Core Comparison Table
| Method | Worst Case | Average / Expected | Stable | In-Place |
|---|---|---|---|---|
| Insertion sort | Θ(n²) | Θ(n²) | Yes | Yes |
| Merge sort | Θ(n log n) | Θ(n log n) | Yes | Usually no in textbook form |
| Heapsort | O(n log n) | O(n log n) | No | Yes |
| Quicksort | Θ(n²) | Θ(n log n) expected | No | Yes |
| Quicksort with MoM pivots | Θ(n log n) | Θ(n log n) | No | Yes |
| Counting sort | Θ(n+k) | Θ(n+k) | Yes | No |
| Radix sort | Θ(d(n+k)) | Θ(d(n+k)) | Depends on stable inner sort | No |
| Bucket sort | Θ(n²) | Θ(n) average | Depends on bucket handling | No |
Exam Use
What Strong Answers Usually Include
- The right asymptotic bound, with best/worst/expected case clearly distinguished.

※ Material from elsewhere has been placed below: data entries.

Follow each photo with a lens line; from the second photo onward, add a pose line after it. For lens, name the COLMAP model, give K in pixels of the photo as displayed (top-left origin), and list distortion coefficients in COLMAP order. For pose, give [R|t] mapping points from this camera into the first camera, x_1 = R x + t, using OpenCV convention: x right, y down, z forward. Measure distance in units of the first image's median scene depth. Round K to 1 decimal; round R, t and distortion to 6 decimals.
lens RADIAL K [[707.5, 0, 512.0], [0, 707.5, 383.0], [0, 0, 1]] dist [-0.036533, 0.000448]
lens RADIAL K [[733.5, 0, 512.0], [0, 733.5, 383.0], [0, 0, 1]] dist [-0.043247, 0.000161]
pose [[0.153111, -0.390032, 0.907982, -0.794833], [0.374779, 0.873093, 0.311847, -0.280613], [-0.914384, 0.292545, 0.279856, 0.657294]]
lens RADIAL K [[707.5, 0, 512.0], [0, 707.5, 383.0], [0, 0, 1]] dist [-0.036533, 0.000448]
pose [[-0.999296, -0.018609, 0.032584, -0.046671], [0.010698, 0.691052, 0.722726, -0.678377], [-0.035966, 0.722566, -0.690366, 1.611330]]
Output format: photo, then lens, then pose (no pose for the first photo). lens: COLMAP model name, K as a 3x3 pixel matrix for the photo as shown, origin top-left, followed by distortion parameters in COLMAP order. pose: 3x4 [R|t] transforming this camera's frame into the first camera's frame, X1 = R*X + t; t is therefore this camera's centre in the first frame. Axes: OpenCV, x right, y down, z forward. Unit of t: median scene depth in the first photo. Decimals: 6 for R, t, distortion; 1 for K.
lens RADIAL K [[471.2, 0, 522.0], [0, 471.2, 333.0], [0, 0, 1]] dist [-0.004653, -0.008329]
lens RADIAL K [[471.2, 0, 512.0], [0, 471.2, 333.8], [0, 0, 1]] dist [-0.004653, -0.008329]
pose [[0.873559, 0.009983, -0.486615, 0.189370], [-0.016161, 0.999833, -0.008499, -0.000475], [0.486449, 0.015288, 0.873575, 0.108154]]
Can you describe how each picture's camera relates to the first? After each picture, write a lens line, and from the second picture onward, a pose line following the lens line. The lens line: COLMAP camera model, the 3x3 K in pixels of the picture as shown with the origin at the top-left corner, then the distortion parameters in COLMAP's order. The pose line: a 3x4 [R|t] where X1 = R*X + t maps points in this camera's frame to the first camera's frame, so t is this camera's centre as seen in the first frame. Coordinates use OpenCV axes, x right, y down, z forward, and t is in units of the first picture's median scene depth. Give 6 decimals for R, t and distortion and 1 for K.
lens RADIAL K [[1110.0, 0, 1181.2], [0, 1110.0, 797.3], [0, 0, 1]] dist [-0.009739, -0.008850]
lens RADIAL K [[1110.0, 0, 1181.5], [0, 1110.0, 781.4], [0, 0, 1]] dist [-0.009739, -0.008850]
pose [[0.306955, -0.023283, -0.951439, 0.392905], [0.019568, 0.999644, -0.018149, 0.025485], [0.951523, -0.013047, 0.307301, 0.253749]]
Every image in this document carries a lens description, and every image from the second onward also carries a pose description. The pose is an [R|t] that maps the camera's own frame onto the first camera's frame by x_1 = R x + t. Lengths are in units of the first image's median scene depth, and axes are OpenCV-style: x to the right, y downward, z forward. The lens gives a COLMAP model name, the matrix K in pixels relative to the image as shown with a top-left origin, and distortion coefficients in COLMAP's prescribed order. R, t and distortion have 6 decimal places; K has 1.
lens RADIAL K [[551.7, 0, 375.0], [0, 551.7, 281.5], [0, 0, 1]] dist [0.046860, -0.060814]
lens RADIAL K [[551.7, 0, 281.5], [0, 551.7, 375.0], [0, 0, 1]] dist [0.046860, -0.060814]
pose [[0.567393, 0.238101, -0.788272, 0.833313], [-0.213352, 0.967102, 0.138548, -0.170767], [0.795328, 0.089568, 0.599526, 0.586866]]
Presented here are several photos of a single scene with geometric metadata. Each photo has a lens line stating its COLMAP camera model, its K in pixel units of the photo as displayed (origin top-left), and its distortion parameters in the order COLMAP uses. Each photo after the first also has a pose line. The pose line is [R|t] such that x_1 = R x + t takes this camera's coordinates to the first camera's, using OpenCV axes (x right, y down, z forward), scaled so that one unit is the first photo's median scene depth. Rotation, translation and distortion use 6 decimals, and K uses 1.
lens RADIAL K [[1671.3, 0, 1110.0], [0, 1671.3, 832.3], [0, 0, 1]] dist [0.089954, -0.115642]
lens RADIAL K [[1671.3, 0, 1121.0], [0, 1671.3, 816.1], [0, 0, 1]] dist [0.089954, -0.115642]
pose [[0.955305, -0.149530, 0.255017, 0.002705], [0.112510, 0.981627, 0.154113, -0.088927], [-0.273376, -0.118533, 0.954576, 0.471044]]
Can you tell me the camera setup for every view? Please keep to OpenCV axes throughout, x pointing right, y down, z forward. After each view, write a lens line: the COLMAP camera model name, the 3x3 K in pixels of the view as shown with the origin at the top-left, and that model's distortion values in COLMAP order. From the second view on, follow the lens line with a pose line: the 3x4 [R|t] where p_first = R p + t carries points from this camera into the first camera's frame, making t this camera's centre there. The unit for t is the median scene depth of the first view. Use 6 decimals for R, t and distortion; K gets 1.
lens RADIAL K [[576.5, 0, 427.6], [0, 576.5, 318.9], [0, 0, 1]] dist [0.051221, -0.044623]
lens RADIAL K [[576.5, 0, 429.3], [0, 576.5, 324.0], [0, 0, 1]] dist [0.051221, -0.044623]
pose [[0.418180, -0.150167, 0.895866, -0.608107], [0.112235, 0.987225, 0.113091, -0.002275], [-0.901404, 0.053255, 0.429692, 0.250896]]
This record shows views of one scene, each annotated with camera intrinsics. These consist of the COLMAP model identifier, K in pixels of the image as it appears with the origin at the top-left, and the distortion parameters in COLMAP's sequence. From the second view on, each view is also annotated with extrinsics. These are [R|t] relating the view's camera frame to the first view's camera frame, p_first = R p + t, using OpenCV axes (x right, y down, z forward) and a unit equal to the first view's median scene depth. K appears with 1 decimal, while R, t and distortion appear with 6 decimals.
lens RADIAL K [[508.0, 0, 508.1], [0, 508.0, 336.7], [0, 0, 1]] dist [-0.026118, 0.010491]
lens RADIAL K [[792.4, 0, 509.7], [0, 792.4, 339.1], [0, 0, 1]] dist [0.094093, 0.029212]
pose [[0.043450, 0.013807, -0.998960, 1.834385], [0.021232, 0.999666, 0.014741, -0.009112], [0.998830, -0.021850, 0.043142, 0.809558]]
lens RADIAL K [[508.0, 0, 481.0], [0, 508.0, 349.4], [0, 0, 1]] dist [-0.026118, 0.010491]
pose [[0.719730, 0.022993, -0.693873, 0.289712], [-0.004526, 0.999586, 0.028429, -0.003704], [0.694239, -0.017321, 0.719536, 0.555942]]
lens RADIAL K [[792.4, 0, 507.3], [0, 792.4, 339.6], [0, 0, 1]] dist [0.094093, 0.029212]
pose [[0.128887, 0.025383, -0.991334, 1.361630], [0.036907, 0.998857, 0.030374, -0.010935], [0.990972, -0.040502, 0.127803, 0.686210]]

- The invariant or structural property that makes the algorithm correct.
- The recurrence and the method used to solve it.
- The data-structure property that enables the runtime, not just the operation list.
- The tradeoff: memory, stability, in-place behaviour, worst-case robustness, or constant factors.
Common Mistakes
- Claiming
BUILD-HEAPisΘ(n log n)instead ofΘ(n). - Forgetting that any constant-ratio quicksort split is still
Θ(n log n). - Using DP when subproblems do not overlap, or greedy without proving the greedy-choice property.
- Treating BST average-case behaviour as if it were a worst-case guarantee.
- Forgetting tombstones/markers in open-addressing deletion.
- Calling a sort stable without checking equal-key behaviour.